Why Showtime's `Blackbird' Soars For Laura Dern

HOLLYWOOD - Laura Dern has a hard time watching her latest movie, "Down Came a Blackbird," airing at 8 p.m. Sunday on Showtime.

One of her co-stars in the riveting drama about victims of political torture is Raul Julia, who died of a stroke a week after filming ended last October.

"I miss him terribly," Dern says softly. "It was a beautiful, incredible, extraordinary fated experience to have had that opportunity to be with him the last weeks of his life. I love him. He was a beautiful man. We talked a lot about life and death and what's important in life. To have those conversations with him and work with him on an emotional and close piece was a lucky opportunity."

In "Blackbird," Dern plays Helen, a hotshot reporter in a South American country with her photographer boyfriend (Jay O. Sanders) to do a story about a rebel leader. They both are arrested by the country's secret police.

A year later, a released Helen works and operates in a trance. She's still mourning the death of her boyfriend, killed by the police. Helen then suggests to her editor doing a story on Anna Lenke (Vanessa Redgrave), a survivor of a World War II concentration camp. Lenke operates a clinic for people trying to heal the physical and emotional wounds of politically motivated torture.

Lenke recognizes the symptoms of torture survival in Helen and invites her to the clinic as a patient. Helen denies she's a victim, but enters the clinic under the guise of writing an article. At the clinic, she meets several other victims of torture, including Tomas Ramirez (Julia), an intellectual and former professor who harbors a dark secret.

Dern, Julia and Redgrave are all nominated for CableAce Awards (to be announced in January) for their work in the film. Dern, who received a 1991 best actress Oscar nomination for "Rambling Rose," also is an executive producer of "Down Came a Blackbird." (The title refers to a favorite nursery rhyme of Dern's character).

"My producing capacity was more or less being part of it early enough to bring the rest of the cast together, to throw ourselves into as much research as we had time for before we started, to meet as many people who had been through it and knew about it," Dern explains. "And getting Amnesty International to tell us everything they knew and be supportive of the film, which they have been."

The actress acknowledges that a film about victims of political torture is a difficult watch. "It's a really tough subject matter to take on in film when people don't know about it," she says. "We forget these people are in pain and don't have a place to go."

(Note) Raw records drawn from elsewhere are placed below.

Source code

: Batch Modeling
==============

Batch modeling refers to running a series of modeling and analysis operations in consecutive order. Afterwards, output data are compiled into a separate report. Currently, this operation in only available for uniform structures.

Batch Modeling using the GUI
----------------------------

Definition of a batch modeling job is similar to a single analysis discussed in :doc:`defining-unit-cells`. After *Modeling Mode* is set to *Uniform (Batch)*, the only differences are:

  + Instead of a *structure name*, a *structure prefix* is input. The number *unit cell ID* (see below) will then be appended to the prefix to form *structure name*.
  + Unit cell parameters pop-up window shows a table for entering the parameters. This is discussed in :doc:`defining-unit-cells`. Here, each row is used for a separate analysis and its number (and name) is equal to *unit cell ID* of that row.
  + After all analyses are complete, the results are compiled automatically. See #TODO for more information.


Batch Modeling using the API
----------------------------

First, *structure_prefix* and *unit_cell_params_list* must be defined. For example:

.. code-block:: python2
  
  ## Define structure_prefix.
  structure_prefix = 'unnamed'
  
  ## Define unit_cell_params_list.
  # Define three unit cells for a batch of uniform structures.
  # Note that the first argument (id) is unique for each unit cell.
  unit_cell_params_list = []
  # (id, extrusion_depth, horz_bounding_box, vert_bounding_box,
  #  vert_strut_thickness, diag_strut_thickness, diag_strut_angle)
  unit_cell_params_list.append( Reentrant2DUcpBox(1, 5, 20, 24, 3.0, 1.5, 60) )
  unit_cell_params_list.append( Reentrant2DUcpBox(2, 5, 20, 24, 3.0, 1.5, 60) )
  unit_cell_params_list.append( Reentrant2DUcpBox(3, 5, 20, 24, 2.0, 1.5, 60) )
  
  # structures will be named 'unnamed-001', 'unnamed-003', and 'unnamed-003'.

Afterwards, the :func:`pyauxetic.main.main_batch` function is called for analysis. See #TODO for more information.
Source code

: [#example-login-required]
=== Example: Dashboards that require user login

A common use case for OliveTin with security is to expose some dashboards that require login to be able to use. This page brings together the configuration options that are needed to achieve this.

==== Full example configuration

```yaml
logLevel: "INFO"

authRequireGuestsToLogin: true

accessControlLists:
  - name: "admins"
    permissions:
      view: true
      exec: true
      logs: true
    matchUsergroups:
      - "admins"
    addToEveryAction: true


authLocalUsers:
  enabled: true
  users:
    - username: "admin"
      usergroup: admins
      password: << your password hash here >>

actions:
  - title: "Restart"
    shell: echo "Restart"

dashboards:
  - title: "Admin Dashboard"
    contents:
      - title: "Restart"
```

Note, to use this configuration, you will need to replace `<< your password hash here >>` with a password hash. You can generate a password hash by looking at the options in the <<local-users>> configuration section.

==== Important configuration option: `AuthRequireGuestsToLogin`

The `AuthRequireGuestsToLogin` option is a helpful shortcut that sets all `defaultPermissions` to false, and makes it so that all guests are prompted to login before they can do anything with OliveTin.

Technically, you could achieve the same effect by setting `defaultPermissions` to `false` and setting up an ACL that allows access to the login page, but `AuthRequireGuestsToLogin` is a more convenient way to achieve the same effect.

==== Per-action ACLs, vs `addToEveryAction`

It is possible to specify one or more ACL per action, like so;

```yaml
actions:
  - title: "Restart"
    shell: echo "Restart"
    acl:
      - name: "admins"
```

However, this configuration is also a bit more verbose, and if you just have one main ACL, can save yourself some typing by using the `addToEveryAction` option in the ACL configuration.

Not only did Dern read articles about political torture, she also saw video of victims from Haiti and Bosnia. "Most people don't want to talk about (it)," Dern says. "The best information I got was from a couple of different therapists."

The clinic depicted in the film is actually based on the first one ever created in Copenhagen, Denmark, by a woman, who, like Lenke, was a victim of torture. "The main place in America that is now running one is in Minneapolis," Dern says.